Flow shop scheduling of hybrid make-to-stock and make-to-order in a distributed precast concrete production system

Prefabrication is not only economically optimal but also environmentally sustainable; hence, it is the future of construction. Furthermore, mass customization is the future of prefabrication. In the mass customization era, the production paradigm in precast concrete (PC) factories will inevitably shift toward a blend of make-to-order (MTO) and make-to-stock (MTS) from the current MTO dominant model. Because PC factories have more motivation to fulfill MTO orders to secure profit, a hierarchical scheduling mechanism of MTO first and MTS second seems reasonable. Meanwhile, an emerging trend of expanding factories overseas is observed in the PC industry, especially in land-scarce countries like Singapore. Given additional resources, the new multiple-factory production network leads to relatively relaxed MTO due dates, which makes the proposed hierarchical scheduling mechanism more sensible.

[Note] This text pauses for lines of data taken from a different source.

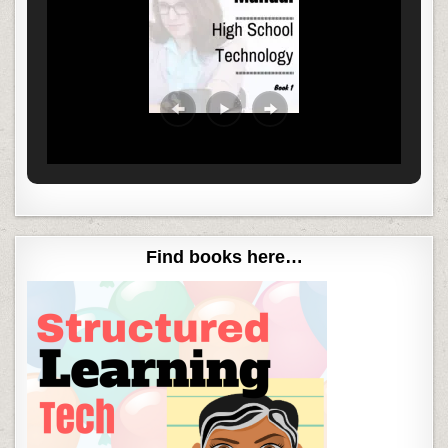
Find books here…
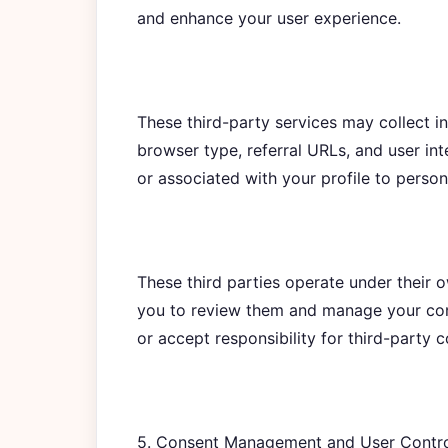
and enhance your user experience.
These third-party services may collect i
browser type, referral URLs, and user in
or associated with your profile to person
These third parties operate under their
you to review them and manage your cons
or accept responsibility for third-party 
5. Consent Management and User Contr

However, finding an optimal production plan for hybrid MTO and MTS on multiple production lines is not easy. There is an assignment problem in addition to the scheduling problem. Both the assignment problem and the scheduling problem are in the class of combinatorial optimization problems (COPs). Given that the use of meta-heuristics for solving complex COPs is a rapidly growing research topic, this paper employs meta-heuristic methods to solve the two problems simultaneously. Comparisons between the genetic algorithm and the whale optimization algorithm are made. Through the computational evaluation of a test case, the performance and effectiveness of the proposed methods are verified.